Утром просыпаюсь — ё моё!.. Короче говоря, вдоволь намучившись (не идти же к Конецкому: я вашу книжку украл, по-дурацки выбросил в форточку), написал рассказ «Рекомендация». И через несколько месяцев, когда мы совпали в Комарове, решился подойти. «Виктор Викторович, тут у меня есть новый рассказик. Прочитайте, здесь про вас», — и даю ему.
Даже не пытаюсь угадать его реакцию — человек он был крутой, мог и рассвирепеть. Но на следующее утро стучится: «Саша, это лучшее, что вы написали. Публикуйте где хотите и как хотите…» Такая вещь. На самом деле очень многое рождается из стыда перед самим собой — как творческое искупление. И тебя потихоньку отпускает.
— Так чего же вы, вместо того чтобы заниматься писательством, постоянно ходите налево — то в рок‑музыку, то в издательские и сетевые дела?
— Обычно я отговариваюсь: я не писатель, а деятель. Хочу действовать — и действую. В той сфере, которая кажется мне интересной в данный момент. Этих сфер уже сменилось до черта, и, не кидай меня так, возможно, моя жизнь сложилась бы лучше.
— В смысле?
— Ну, допустим, я стал бы популярен, если бы бил в одну точку — был только прозаиком и писал, писал, писал. Или за время, потраченное на рок-дилетантство, сочинил несколько новых книг. Возможно, даже неплохих. Но поскольку мне было интереснее другое — не стану же я их вымучивать! Так получилось.
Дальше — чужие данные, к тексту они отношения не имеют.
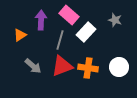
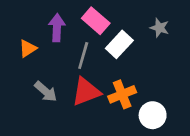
white circle: (119, 67) -> (153, 115), moved
orange cross: (88, 68) -> (122, 94), turned -30

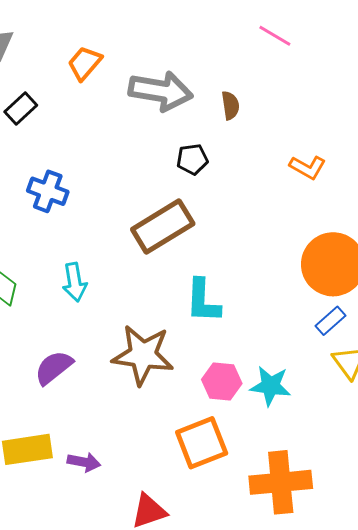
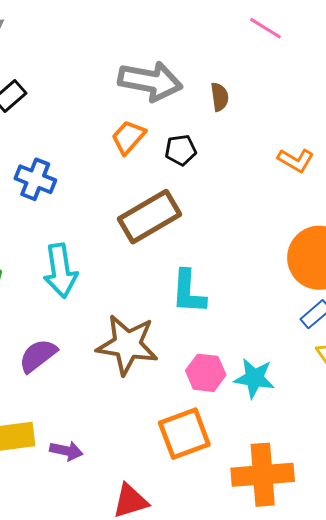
orange trapezoid: (85, 63) -> (128, 137), moved
cyan arrow: (75, 282) -> (60, 271), size x1.4

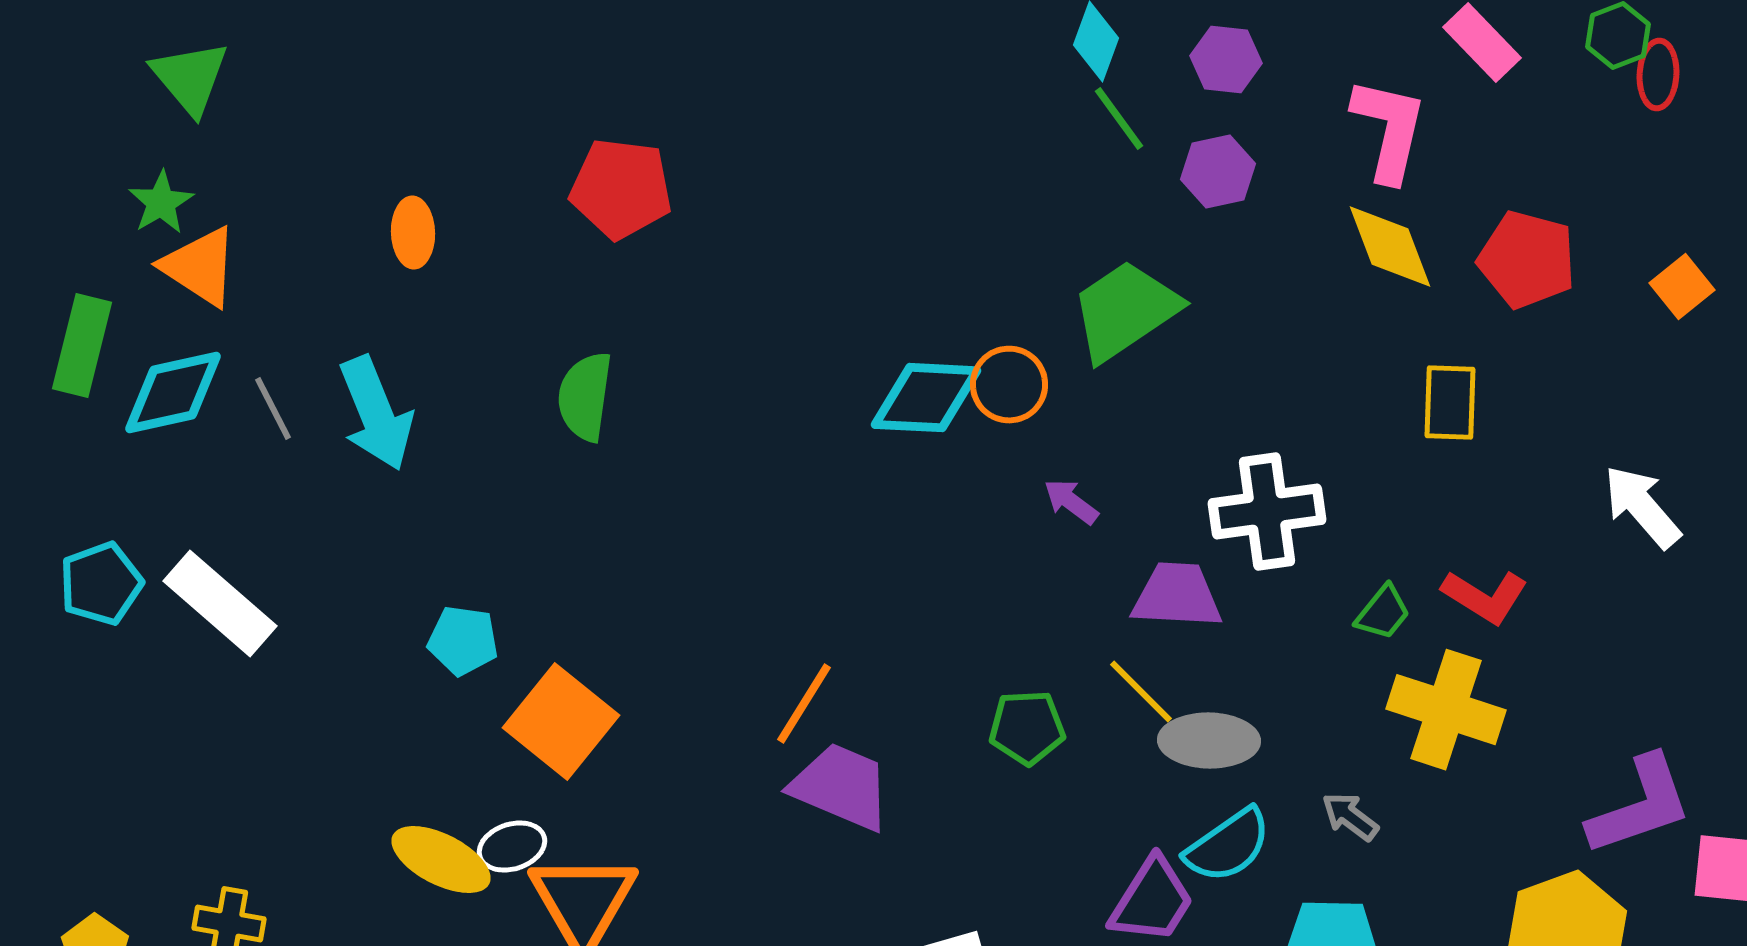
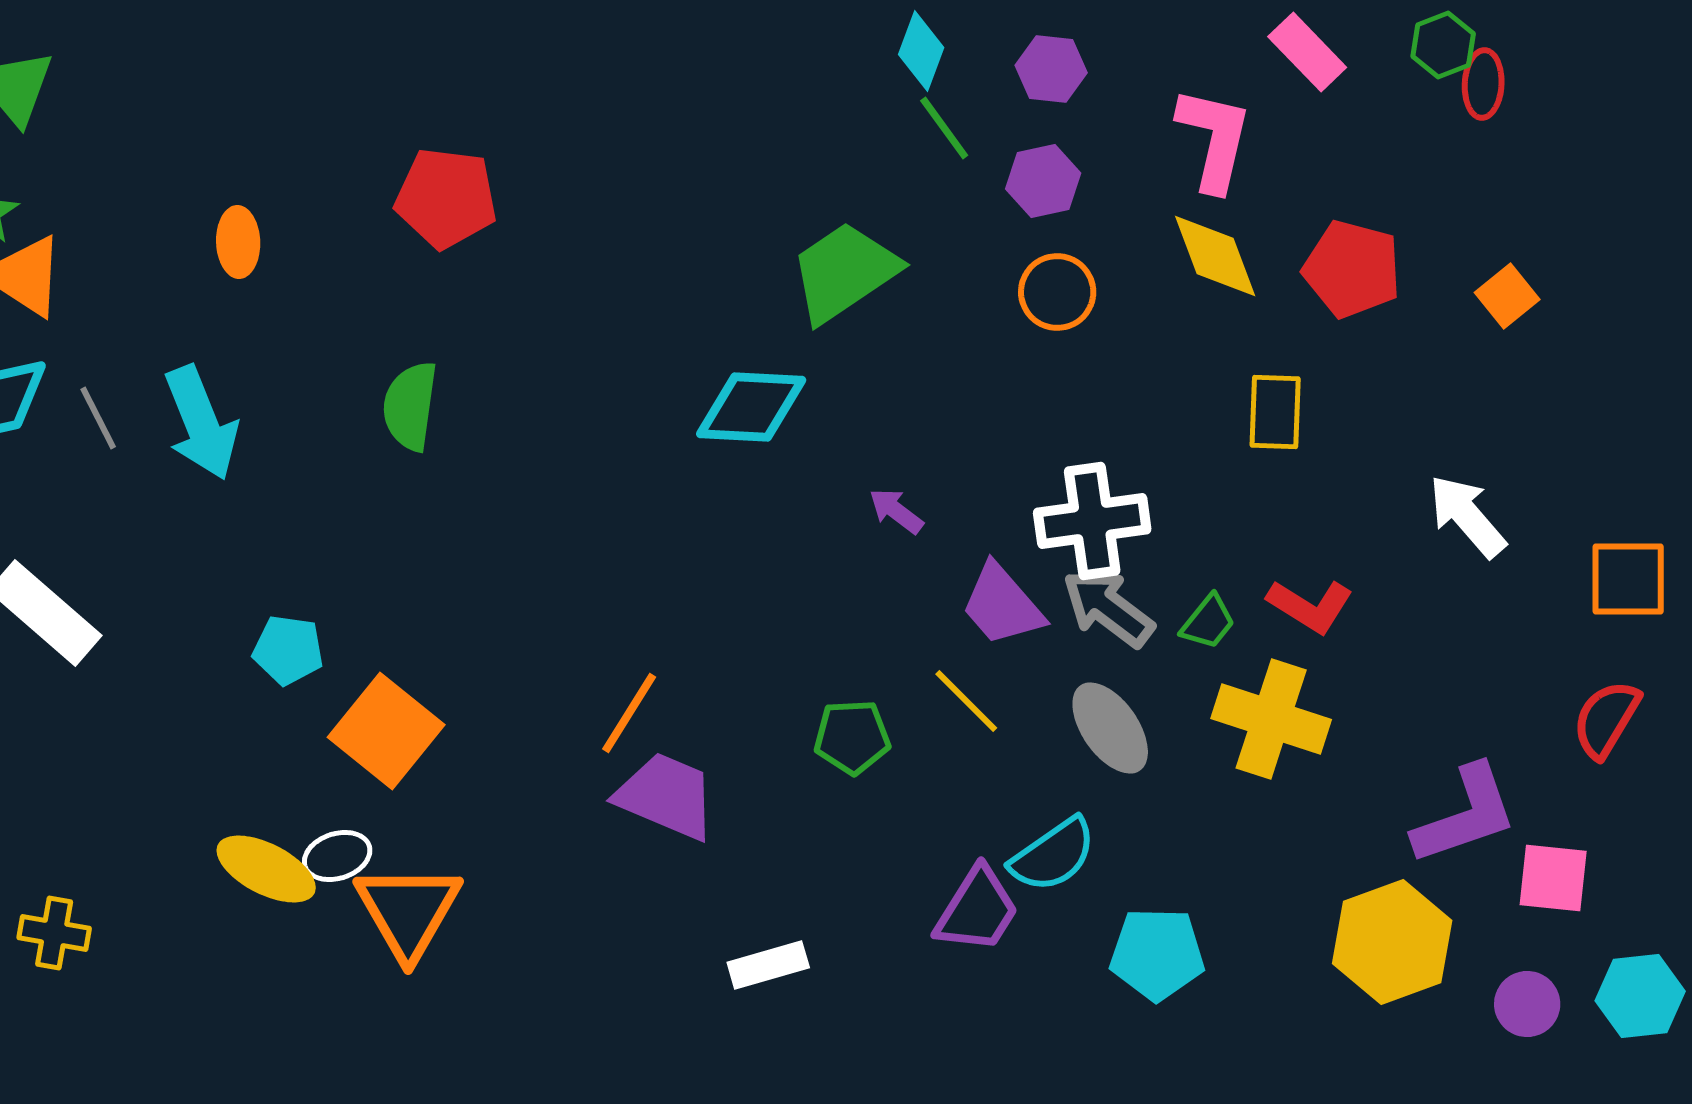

Конечно, поневоле начинаешь сравнивать, если встречаешь популярность не по заслугам. Никогда, например, Миша Мишин не был большим писателем. Но он где-то там тусуется, представительствует, известен как муж Тани Догилевой. Да на фига она нужна, такая популярность? А если все-таки нужна — нечего сидеть в Питере, надо крутиться среди москвичей и с ними дружить. Но мне когда-то было лень даже рукописи посылать в журналы — в тот же «Новый мир», где наш брат обивал пороги. Стали печатать «Нева» и «Аврора», начали здесь выходить книжки — и я был вполне доволен. Так что в принципе все закономерно. У меня нормальная питерская судьба.